Stefano threw her knickers onto the floor then placed a hand on her ankle and gently pulled her legs apart. She writhed beneath him and he pressed a hand to her belly to steady her and placed a kiss on her inner thigh.
When he pressed his mouth into the heart of her she gasped and jolted as if she’d had a volt of electricity shot through her. A hand flailed out and touched his head.
He inhaled, breathing in her scent that he had never tired of, could never tire of.
Taking greater care than he had ever done in his life, checking his own ardour, which wanted nothing more than to rip both their clothes off and take her without ceremony, Stefano kissed and caressed the most intimate part of her to gradually open her up to him.
The fingertips on his head moved imperceptibly in tiny circular movements. Her breaths caught then deepened and tiny moans escaped her lips. The fingers on his scalp tightened and dug into him until finally, with the breathiest of gasps, her back arched and she shuddered.
Only when he was certain her climax was over did he haul himself up and put his hands either side of her head to stare down at her.
Anna had faced down everything life had thrown at her before, ne
ver flinching or hiding away. Over the past few days they had made love countless times, done everything possible, but this... This felt different. She felt different and opening her eyes to meet Stefano’s gaze was one of the hardest things she’d ever done. She was afraid of what she would find there.
As she forced them open she knew the thing she most feared was not finding what she suddenly realised she so desperately wanted to see. Love.
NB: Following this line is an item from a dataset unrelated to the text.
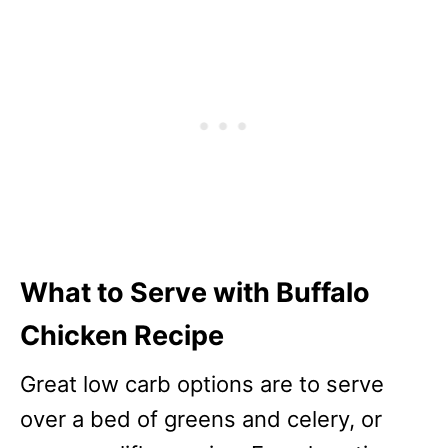
What to Serve with Buffalo
Chicken Recipe
Great low carb options are to serve
over a bed of greens and celery, or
She swallowed and met his gaze.
Her breath came unstuck again. If not love, there was tenderness in the dark, swirling green depths and it filled her chest so completely that she hooked her arms around his neck and pulled him down for a long kiss.
‘You’ve got too many clothes on,’ he said gruffly into her mouth, his hands sliding down to her waist.
‘So have you.’
He made deft work of the belt. As soon as it was unclasped, her dress unwrapped itself, only one small button holding the last of the material together, which he undid with no effort before sliding an arm behind her back to unclasp her bra.
Gathering her to him, he pulled her up so he could slide the sleeves of her dress and bra down her arms, leaving her naked before him.
‘Dio, you’re beautiful,’ he muttered.
‘Your turn,’ she whispered, lying back down. She stretched her arms above her head, luxuriating in his dilated gaze.
He removed his shirt, then got off the improbably large sofa only long enough to shed his trousers and underwear.
And then he was back on top of her, his mouth covering hers, and with one long thrust he was inside her.
He took her with a feverish passion, raising her thighs to drive into her as deeply as he could, deeper and deeper, faster and faster, their bodies fusing together to become one pulsating being.
Anna’s climax bubbled back into life and when he came with a groan she followed within moments, biting into his shoulder and pressing herself as tightly as she could to him as the pleasure exploded out of her.
For a long, long time, the only sound to be heard was their ragged breathing and the thundering of their hearts.